At Lake Valley, SH-54 serves as the eastern terminus of State Highway 55. It then meets State Highway 152 8 mi east of Cordell and turns eastward to overlap it for 7 mi. After splitting off, SH-54 heads northward, producing two spur routes to Corn and Colony.

The highway next enters Custer County, where it has an interchange with Interstate 40 at exit 80. It then runs along the western limit of Weatherford and continues 17 mi north to end at State Highway 33 east of Thomas.

==History==
The northern section of State Highway 54 was first commissioned on April 14, 1941. The original path of the highway began at US-277 in Cyril and proceeded west, intersecting US-62 in Apache. The highway then turned north, paralleling the Caddo–Kiowa county line, then turning east along SH-41. The highway turned north, meeting US-66 near Hydro, then following US-66 west through Weatherford.
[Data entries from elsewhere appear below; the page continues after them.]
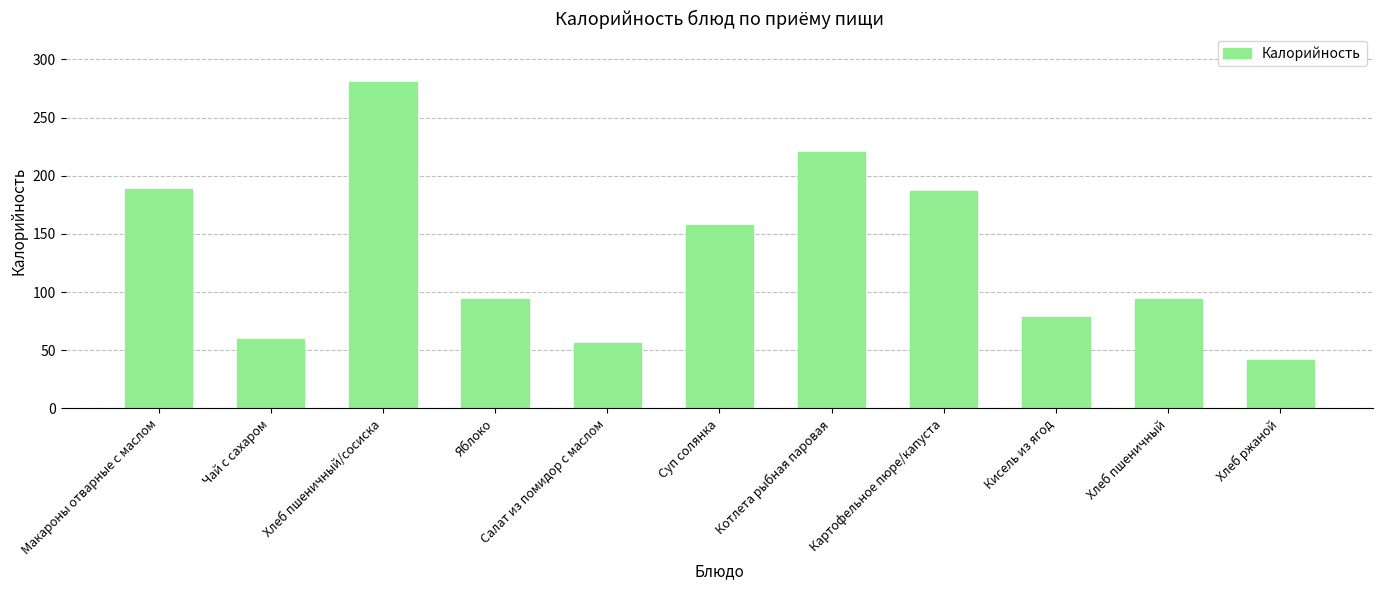

What is the change in value from Суп солянка to Хлеб пшеничный?

-64.0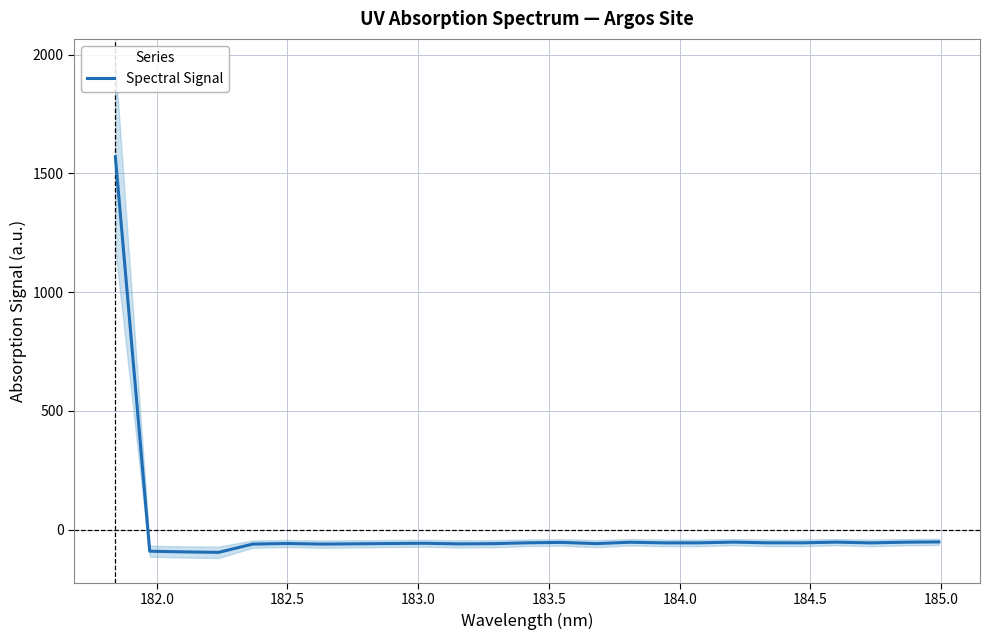

What is the highest value of the Spectral Signal series?

1569.7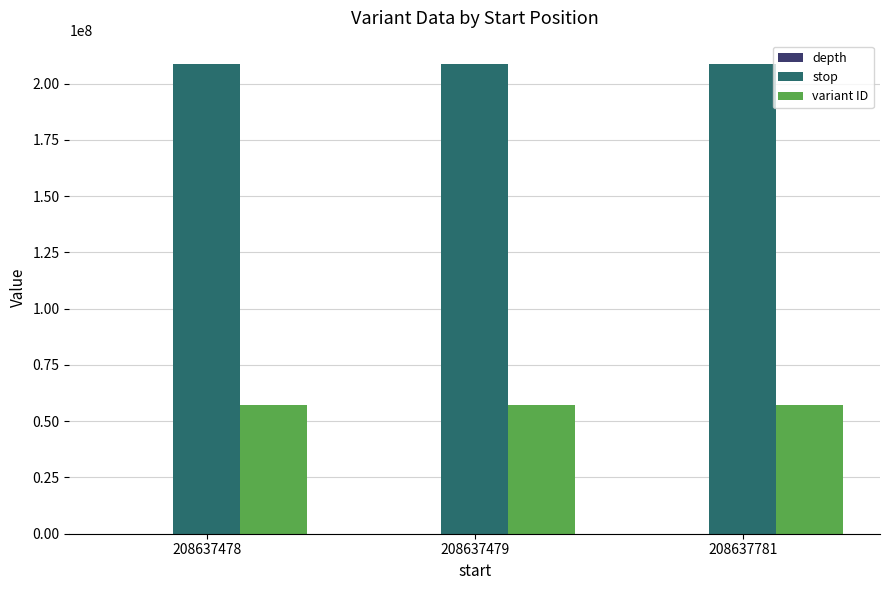

Which series has the largest total across all categories?

stop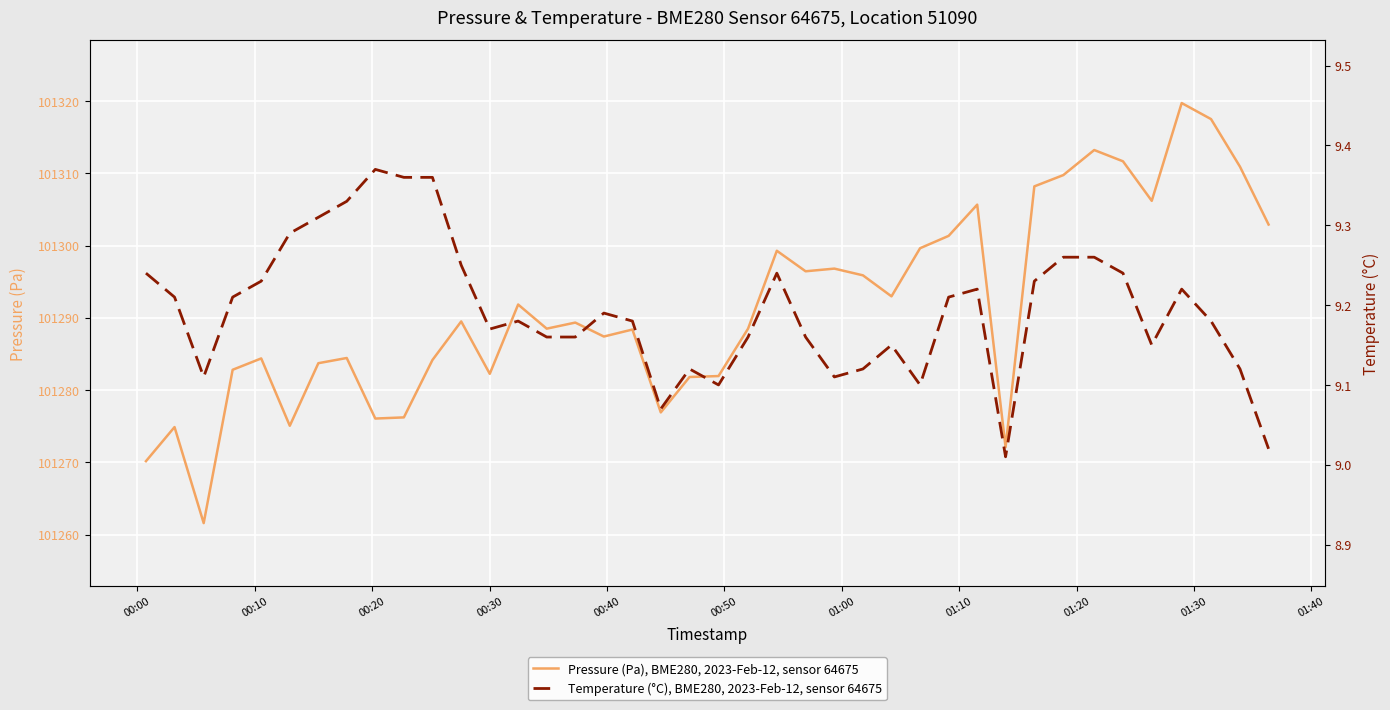

Reading left to right, extract all data points from this chart.

Pressure (Pa), BME280, 2023-Feb-12, sensor 64675: 101270.2	101274.9	101261.6	101282.8	101284.4	101275.1	101283.7	101284.4	101276.1	101276.2	101284.2	101289.5	101282.2	101291.8	101288.5	101289.3	101287.4	101288.4	101276.9	101281.8	101281.9	101288.5	101299.3	101296.4	101296.8	101295.9	101293.0	101299.6	101301.3	101305.7	101272.1	101308.2	101309.8	101313.2	101311.7	101306.2	101319.7	101317.5	101310.9	101302.9
Temperature (°C), BME280, 2023-Feb-12, sensor 64675: 9.2	9.2	9.1	9.2	9.2	9.3	9.3	9.3	9.4	9.4	9.4	9.2	9.2	9.2	9.2	9.2	9.2	9.2	9.1	9.1	9.1	9.2	9.2	9.2	9.1	9.1	9.2	9.1	9.2	9.2	9.0	9.2	9.3	9.3	9.2	9.2	9.2	9.2	9.1	9.0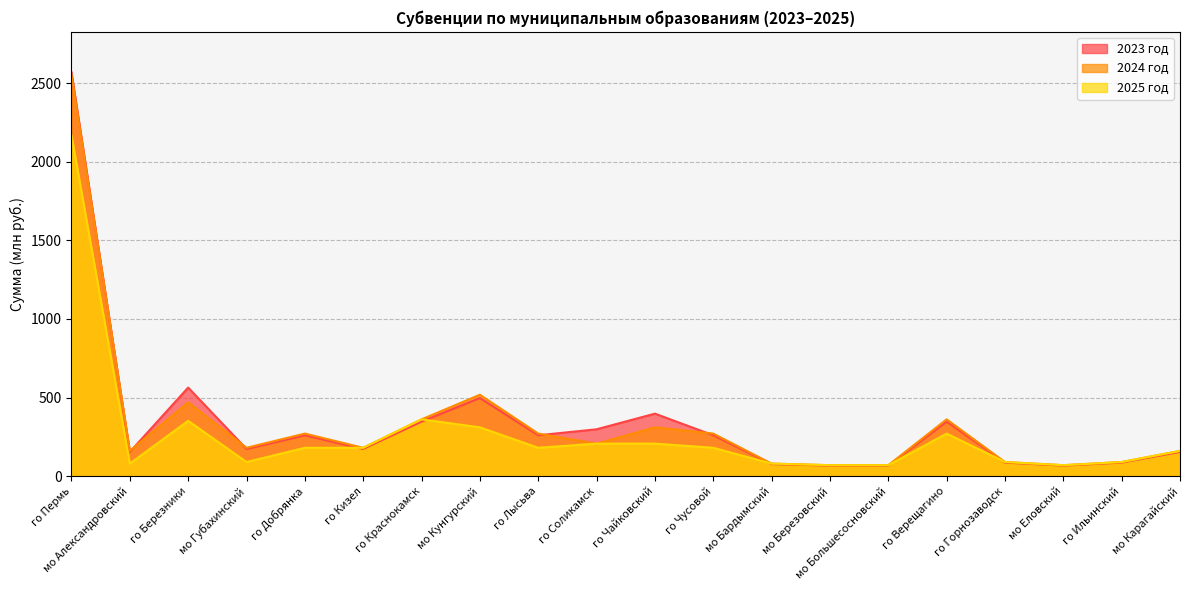

What position from the left is го Чайковский?

11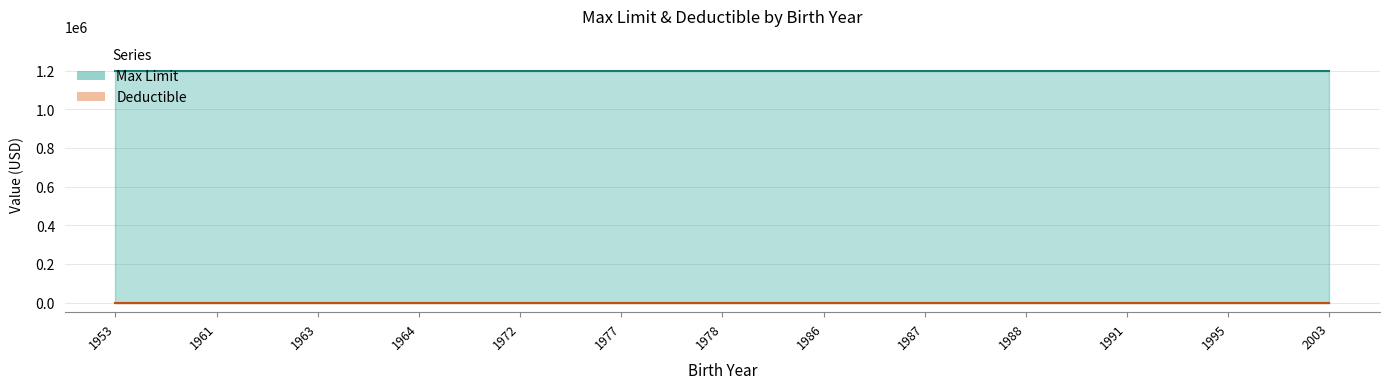

Which category has the lowest value in the Max Limit series?

1953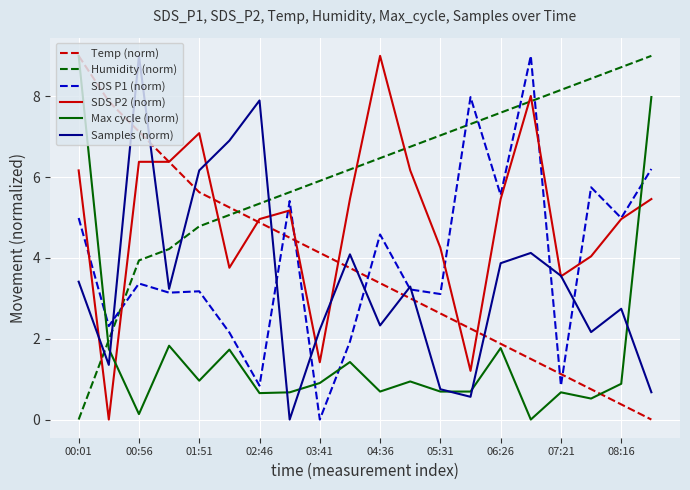

What is the greatest value displayed?

9.0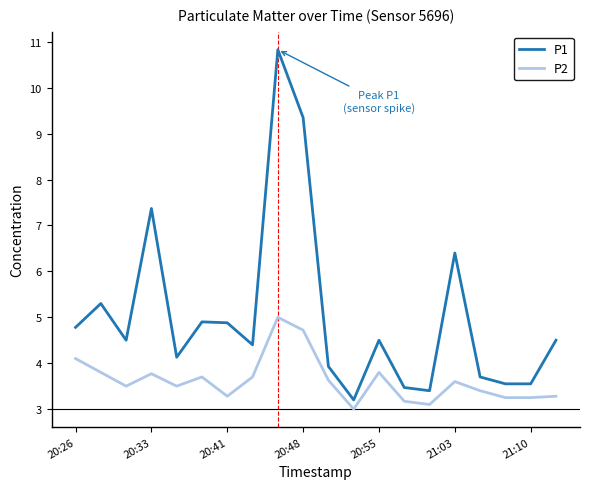

True or false: P1 and P2 cross at least once.

False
On the west side of Weatherford, the highway turned north along its current alignment.

SH-54 saw a substantial realignment on October 16, 1945, when it was shifted to the west onto its present alignment from US-62 southeast of Snyder to Weatherford, and on November 5 of that year, the old alignment of the highway was transferred to SH-58. Since then, only maintenance and minor realignment projects have occurred along its length.

The southern section was established in its entirety on October 15, 1956. It has never been connected to the northern SH-54.

==Junction list==

===Southern section===

| Location | mi | km | Destinations | Notes |
| ​ | 0.00 | 0.00 | US 70 | Southern terminus |
| ​ | 9.96 | 16.03 | SH-5 | Northern terminus |
1.000 mi = 1.609 km; 1.000 km = 0.621 mi

===Northern section===

| County | Location | mi | km | Destinations | Notes |
| Kiowa | ​ | 0.0 | 0.0 | US 62 | Southern terminus |
| ​ | 7.4 | 11.9 | SH-49 | Western terminus of SH-49 |
| ​ | 15.5 | 24.9 | SH-19 | Southern end of SH-19 concurrency |
| ​ | 18.5 | 29.8 | SH-19 | Northern end of SH-19 concurrency |
| Gotebo | 30.5 | 49.1 | SH-9 |  |
| Washita | Lake Valley | 37.7 | 60.7 | SH-55 | Eastern terminus of SH-55 |
| ​ | 45.9 | 73.9 | SH-152 | Western end of SH-152 concurrency |
| ​ | 52.9 | 85.1 | SH-152 | Eastern end of SH-152 concurrency |
| ​ |  |  | SH-54B | Western terminus of SH-54B |
| ​ |  |  | SH-54A | Eastern terminus of SH-54A |
| Custer | Weatherford | 68.8 | 110.7 | I-40 | I-40 exit 80 |
| Thomas | 85.5 | 137.6 | SH-33 | Northern terminus |
1.000 mi = 1.609 km; 1.000 km = 0.621 mi Concurrency terminus;

==Spur routes==
SH-54 has two lettered spur routes, both of which branch off the northern section of SH-54. Both were once part of the now-decommissioned SH-69.

- SH-54A runs west from SH-54 for 3.50 mi to Corn.
- SH-54B runs east from SH-54 for 3.27 mi to Colony.